#### What you will do:
Quote the line containing "Прання, прибирання, миття посуду" and all lines that follow it in the listing below, exactly as written.

#### Record set:
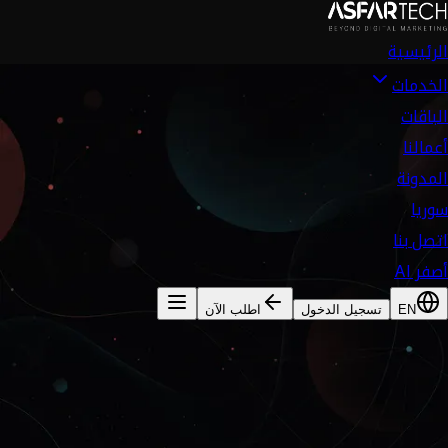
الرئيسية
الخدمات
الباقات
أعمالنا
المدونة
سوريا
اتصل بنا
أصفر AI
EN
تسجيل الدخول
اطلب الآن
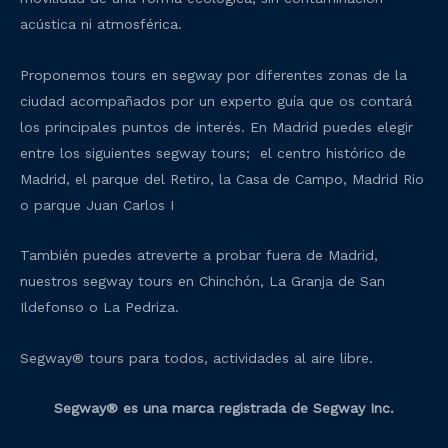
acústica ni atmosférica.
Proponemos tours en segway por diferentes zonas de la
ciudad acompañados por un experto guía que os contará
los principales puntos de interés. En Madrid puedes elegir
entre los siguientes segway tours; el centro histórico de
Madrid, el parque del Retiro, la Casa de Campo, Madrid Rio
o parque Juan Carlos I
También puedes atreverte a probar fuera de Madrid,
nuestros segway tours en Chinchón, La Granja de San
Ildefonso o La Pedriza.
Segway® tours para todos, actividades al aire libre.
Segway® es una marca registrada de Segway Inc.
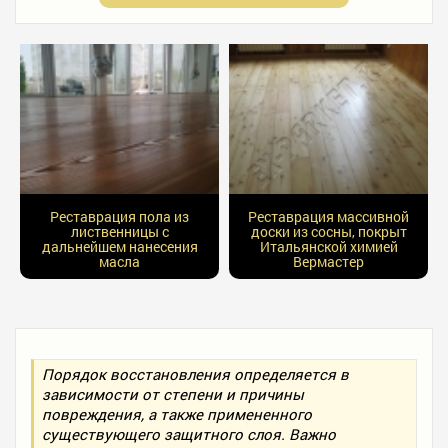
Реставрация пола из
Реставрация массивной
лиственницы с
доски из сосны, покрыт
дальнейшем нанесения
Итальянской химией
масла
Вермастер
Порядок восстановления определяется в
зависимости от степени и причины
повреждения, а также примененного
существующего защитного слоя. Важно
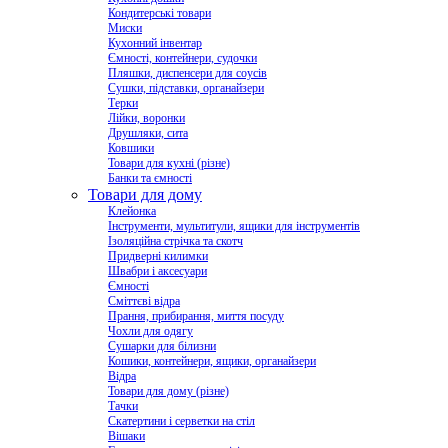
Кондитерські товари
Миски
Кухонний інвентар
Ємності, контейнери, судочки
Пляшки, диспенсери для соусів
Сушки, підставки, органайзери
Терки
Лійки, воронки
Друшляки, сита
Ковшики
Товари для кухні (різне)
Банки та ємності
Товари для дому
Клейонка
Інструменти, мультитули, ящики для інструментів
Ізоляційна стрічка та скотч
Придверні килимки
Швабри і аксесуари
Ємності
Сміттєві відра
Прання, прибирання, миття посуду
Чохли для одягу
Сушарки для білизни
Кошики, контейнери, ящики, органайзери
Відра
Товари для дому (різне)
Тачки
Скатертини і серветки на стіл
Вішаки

#### Task output:
Прання, прибирання, миття посуду
Чохли для одягу
Сушарки для білизни
Кошики, контейнери, ящики, органайзери
Відра
Товари для дому (різне)
Тачки
Скатертини і серветки на стіл
Вішаки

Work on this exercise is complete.